Big international food world news today: Chefs Enrique Olvera (Pujol, Mexico City; Cosme, NYC), Andoni Luis Aduriz (Mugaritz, San Sebastian), and Massimo Bottura (Osteria Francescana, Modena) — all of whom have restaurants on the World's 50 Best List — are teaming up to open a restaurant in Cuba. According to Identita Golose (translated), the restaurant will likely be called Pasta, Tapas, Y Tacos, based on the three foods the chefs specialize in. Olvera and Aduriz announced late last year that they had plans to expand to the communist country and open a place that "aspires to be on a hypothetical list of the most fun restaurants in the world." However, the project stalled.

Now that Bottura is on board, the chefs have announced steps to make the restaurant a reality. Bottura tells Identita Golose that the restaurant will open in Havana. The trio will "go on an expedition to Cuba in the first week of December" where they will look at "places of potential." Bottura notes that the Italian ambassador has helped set up the trip so that they can visit without any "anxieties or expectations." President Obama re-established diplomatic relations between the U.S. and Cuba in December for the first time in 56 years making it easier for Cuba to trade with other countries and for Americans to visit.
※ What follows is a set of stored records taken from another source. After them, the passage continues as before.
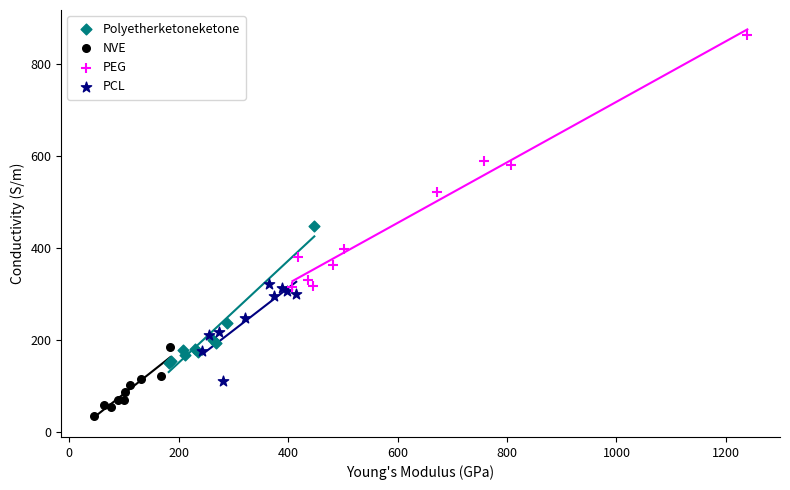

Which series has the largest Y range (max minus min)?

PEG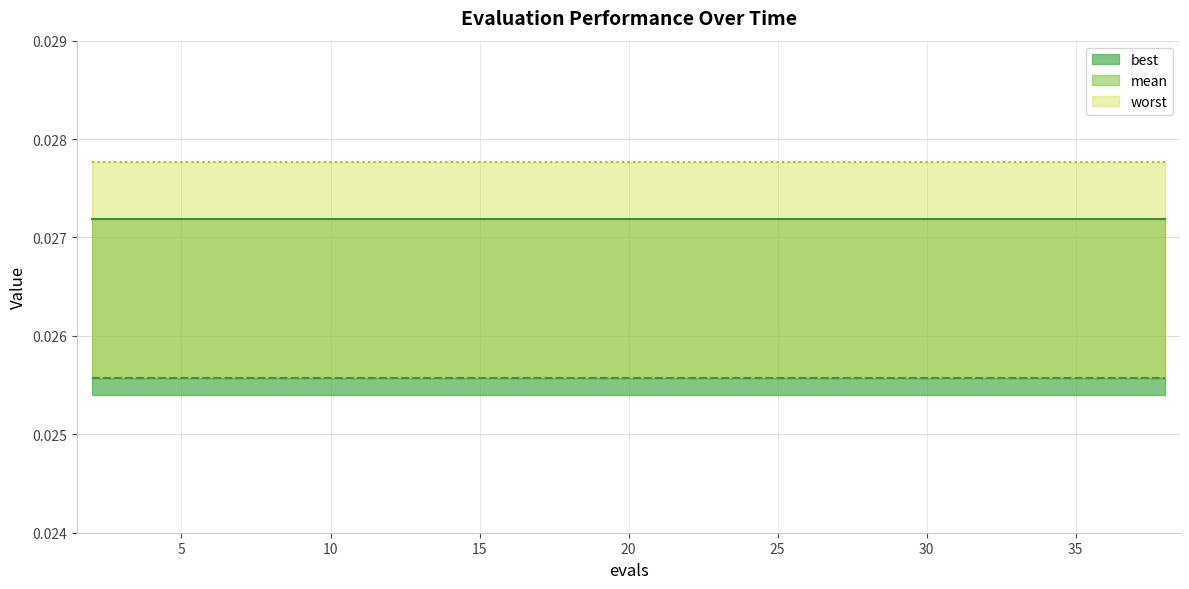

True or false: worst has more than 2 interior local peaks.

False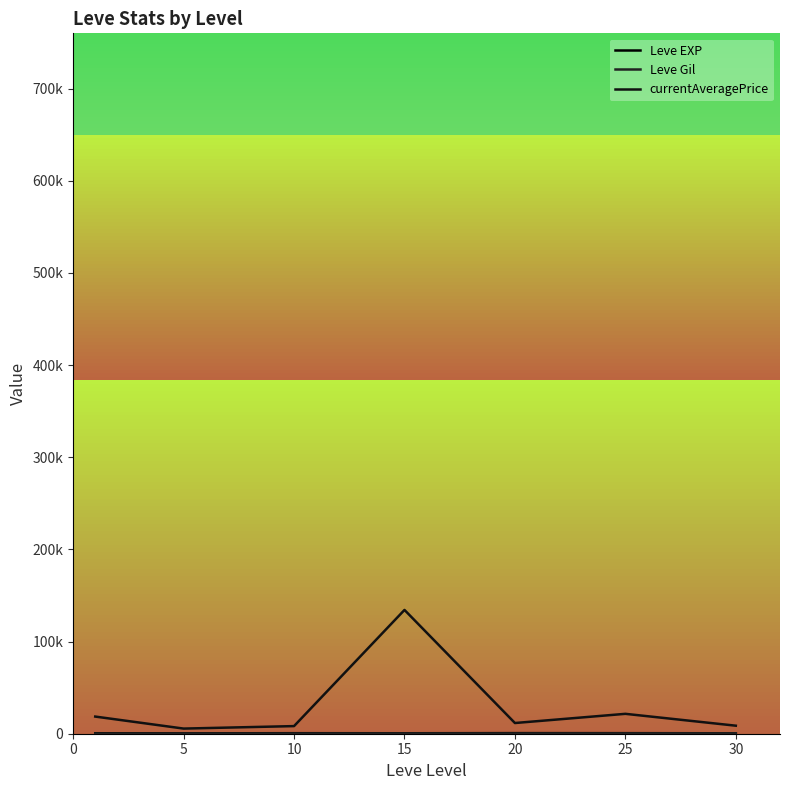

Does the chart display data point markers on the line(s)?

No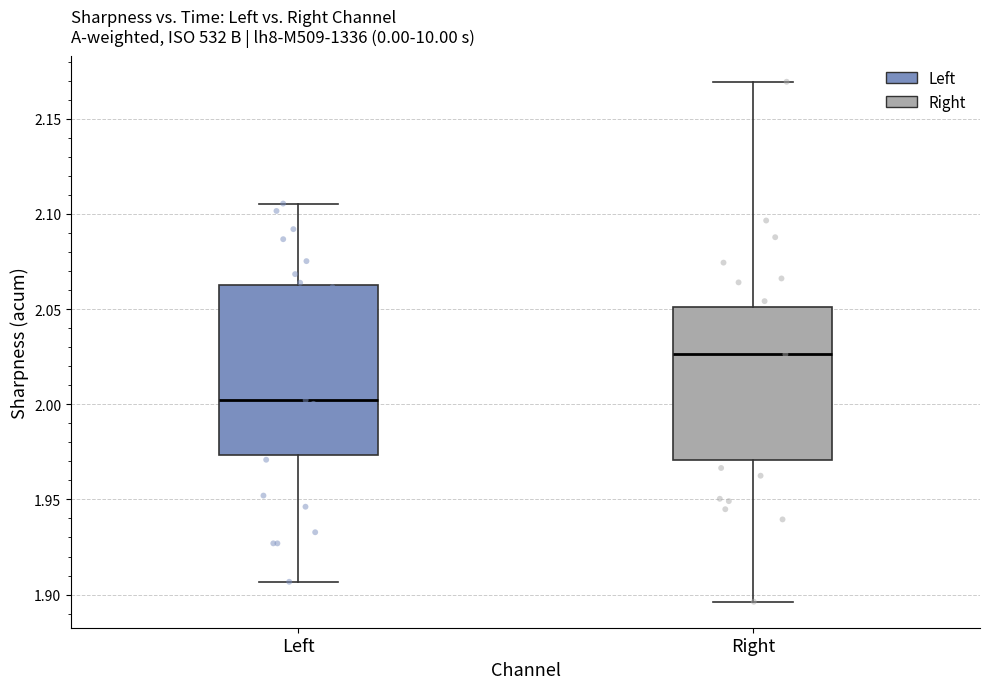

Which box has the highest median line?

Right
Still, the chefs must overcome a number of hurdles in order to open their new Havana restaurant. Chiefly, they need to figure out how to obtain access to fresh food. Bottura notes: "There is little fresh food... what little they have, [they import from Canada], historically friends of the Cubans... they mainly [have] chicken and beans [in Cuba]." Still, the chefs are determined. Bottura tells the Gazzetta Di Modena (translated) that Cuba "will be the new destination [hotspot in] the next ten years" and that all three of the chefs "like challenges."